Online Convex Optimization in the Random Order Model

ICML 2020  ·  Dan Garber, Gal Korcia, Kfir Levy ·

Online Convex Optimization (OCO) is a powerful framework for sequential prediction, portraying the natural uncertainty inherent in data-streams as though the data were generated by an almost limitless adversary. However, this view, which is often too pessimistic for real-world data, comes with a price. The complexity of solving many important online tasks in this adversarial framework becomes much worse than that of their offline counterparts. In this work we consider a natural random-order version of the OCO model, in which the adversary can choose the set of loss functions, but does not get to choose the order in which they are supplied to the learner; Instead, they are observed in uniformly random order. While such a model is clearly not suitable for temporal data, which inherently depends on time, it is very much plausible in distributed settings, in which data is generated by multiple independent sources, or streamed without particular order.

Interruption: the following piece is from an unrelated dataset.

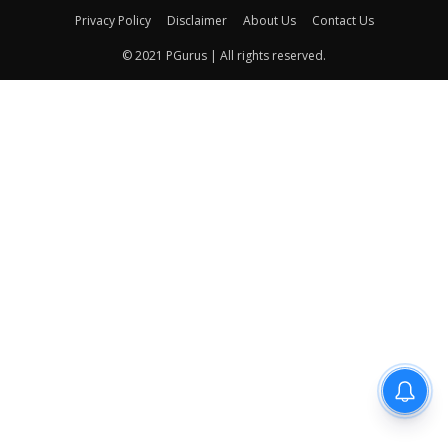
Privacy Policy
Disclaimer
About Us
Contact Us
© 2021 PGurus | All rights reserved.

Focusing on two important families of online tasks, one which generalizes online linear and logistic regression, and the other being online PCA, we show that under standard well-conditioned-data assumptions (that are often being made in the corresponding offline settings), standard online gradient descent (OGD) methods become much more efficient in the random-order model. In particular, for the first group of tasks which includes linear regression, we show that OGD guarantees polylogarithmic regret (while the only method to achieve comparable regret in the fully-adversarial setting is the Online-Newton Step method which requires quadratic memory and at least quadratic runtime). This result holds even without assuming the convexity of individual loss functions. In the case of online k-PCA, we show that OGD minimizes regret using only a rank-k SVD on each iteration and requires only linear memory (instead of nearly quadratic memory and/or potentially high-rank SVDs required by algorithms for the fully-adversarial setting).